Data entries

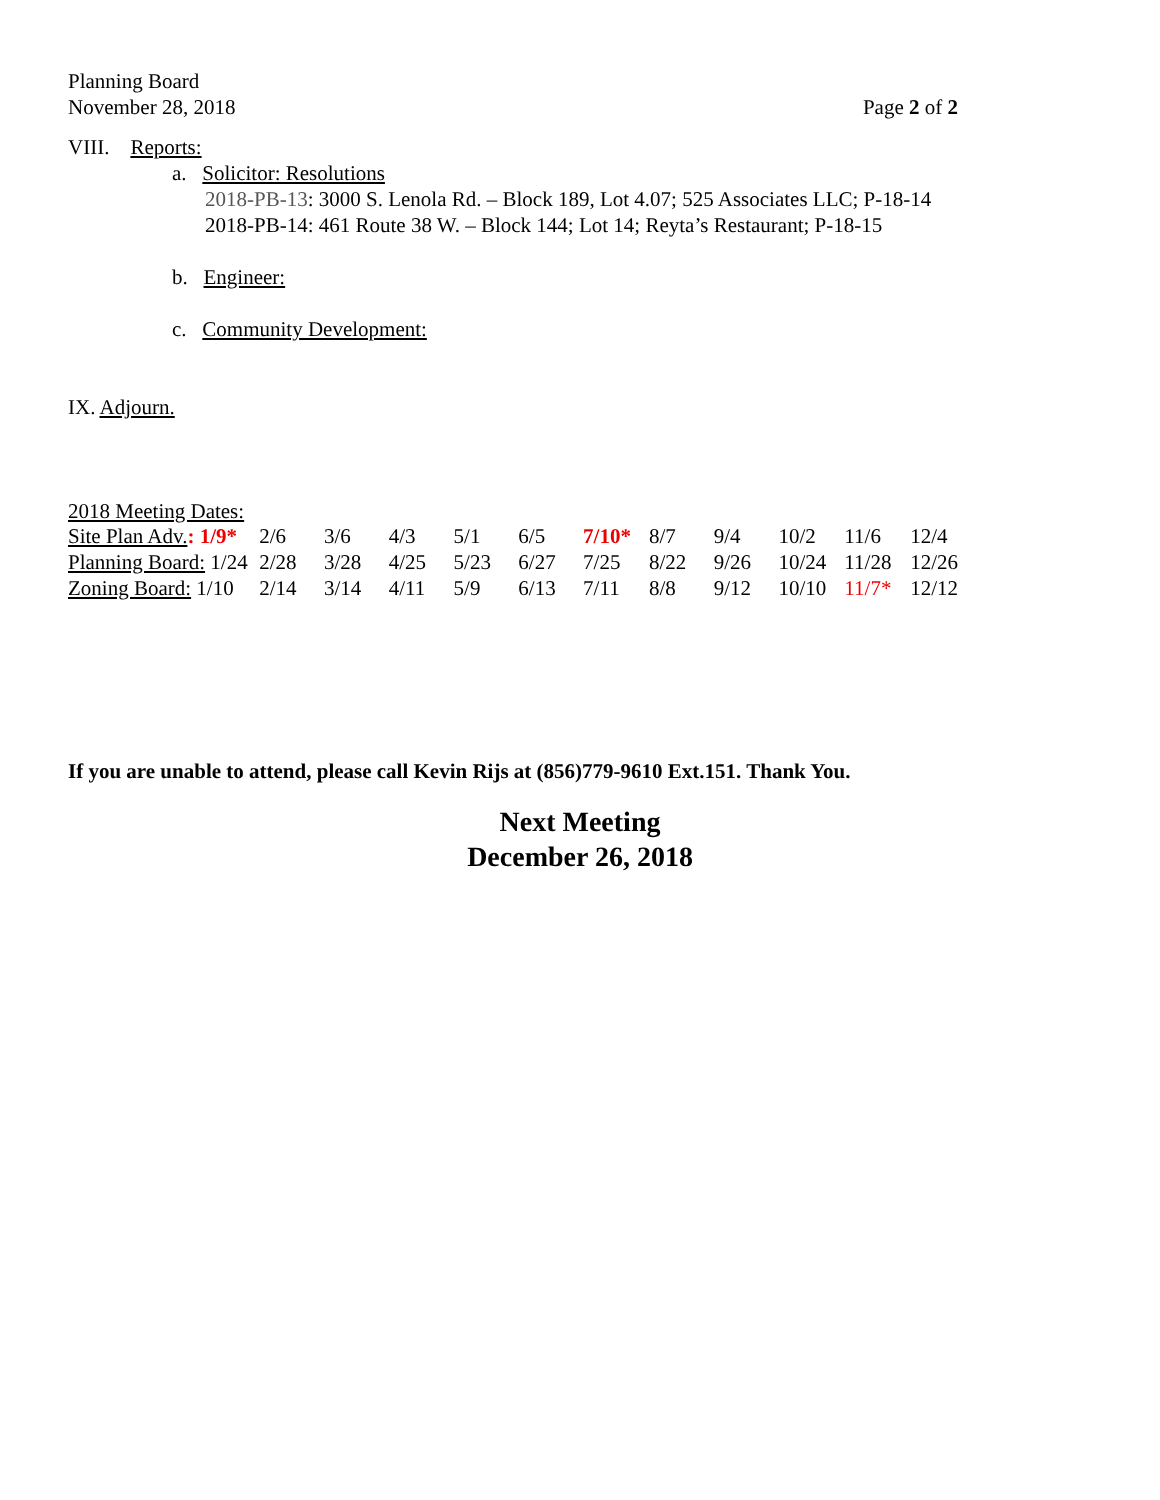Planning Board
November 28, 2018 Page 2 of 2
VIII. Reports:
a. Solicitor: Resolutions
2018-PB-13: 3000 S. Lenola Rd. – Block 189, Lot 4.07; 525 Associates LLC; P-18-14
2018-PB-14: 461 Route 38 W. – Block 144; Lot 14; Reyta’s Restaurant; P-18-15
b. Engineer:
c. Community Development:
IX. Adjourn.
2018 Meeting Dates:
| Site Plan Adv. : 1/9* | 2/6 | 3/6 | 4/3 | 5/1 | 6/5 | 7/10* | 8/7 | 9/4 | 10/2 | 11/6 | 12/4 |
| Planning Board: 1/24 | 2/28 | 3/28 | 4/25 | 5/23 | 6/27 | 7/25 | 8/22 | 9/26 | 10/24 | 11/28 | 12/26 |
| Zoning Board: 1/10 | 2/14 | 3/14 | 4/11 | 5/9 | 6/13 | 7/11 | 8/8 | 9/12 | 10/10 | 11/7* | 12/12 |
If you are unable to attend, please call Kevin Rijs at (856)779-9610 Ext.151. Thank You.
Next Meeting
December 26, 2018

> Work item: Go through the records above and copy every line holding the word "Block".

> Answer space:
2018-PB-13: 3000 S. Lenola Rd. – Block 189, Lot 4.07; 525 Associates LLC; P-18-14
2018-PB-14: 461 Route 38 W. – Block 144; Lot 14; Reyta’s Restaurant; P-18-15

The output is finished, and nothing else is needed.